■ **What the task asks**:
Count the lines of the records below that contain the word "value". Reply with the number alone.

___ Data listing

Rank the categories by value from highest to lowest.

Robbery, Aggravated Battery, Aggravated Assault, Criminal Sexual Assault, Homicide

______
___ Data listing

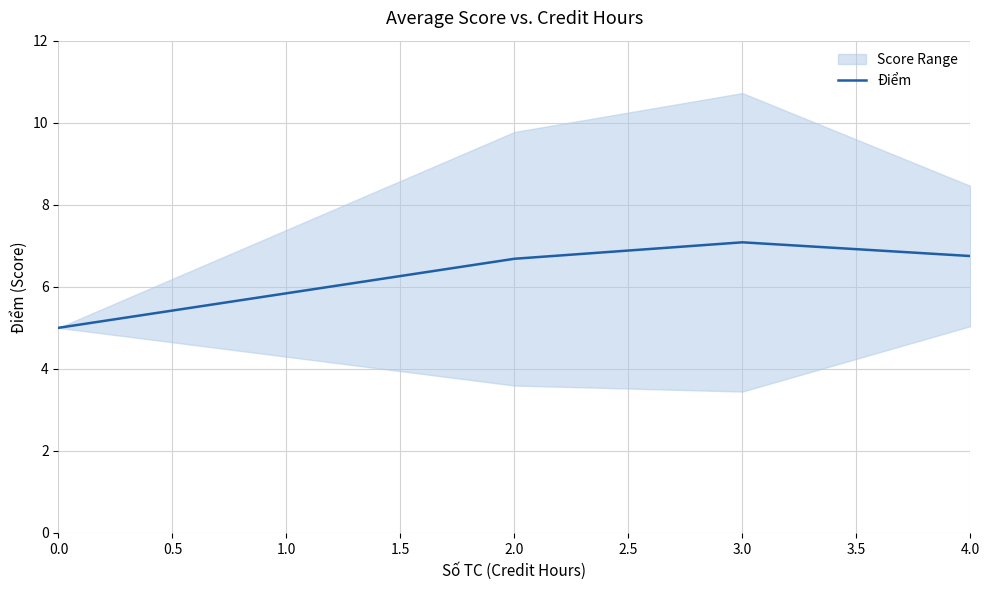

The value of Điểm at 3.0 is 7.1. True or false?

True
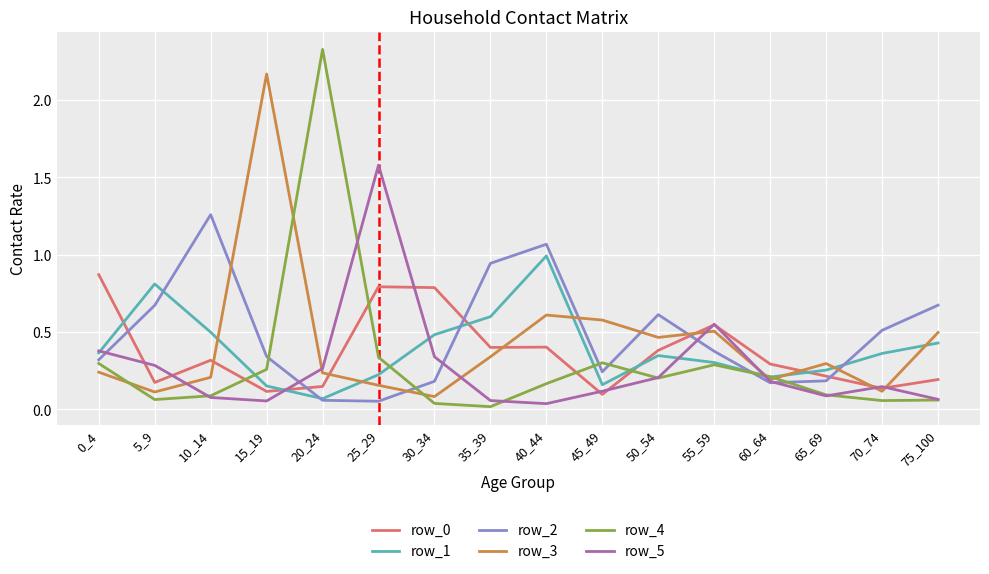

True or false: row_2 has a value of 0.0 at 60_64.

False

______
___ Data listing

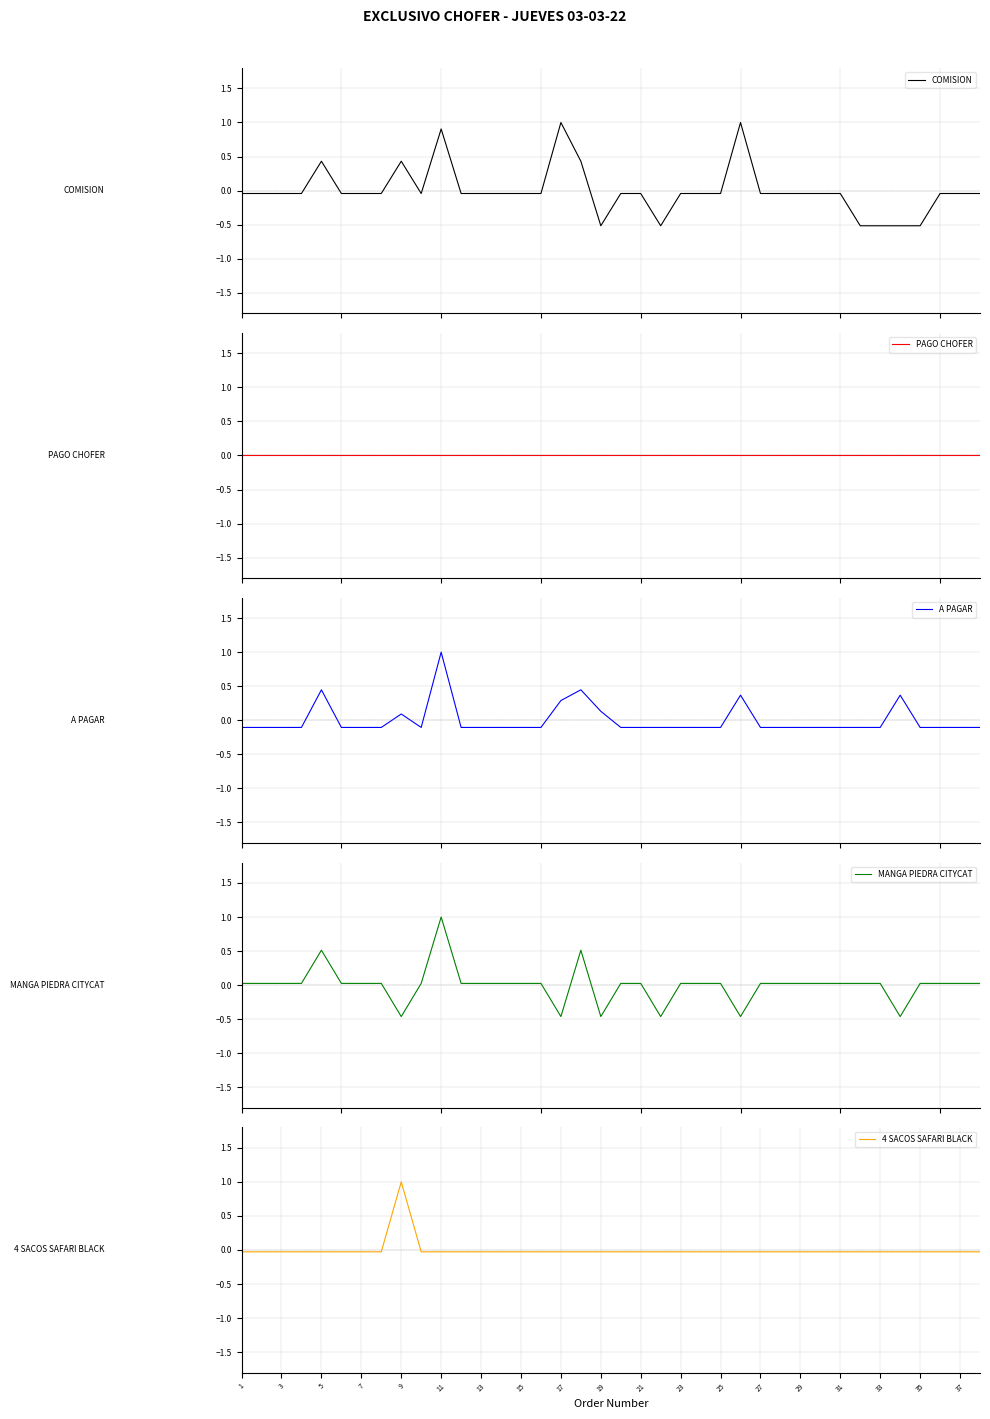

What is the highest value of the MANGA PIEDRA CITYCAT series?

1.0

______

■ **Exercise response**:
4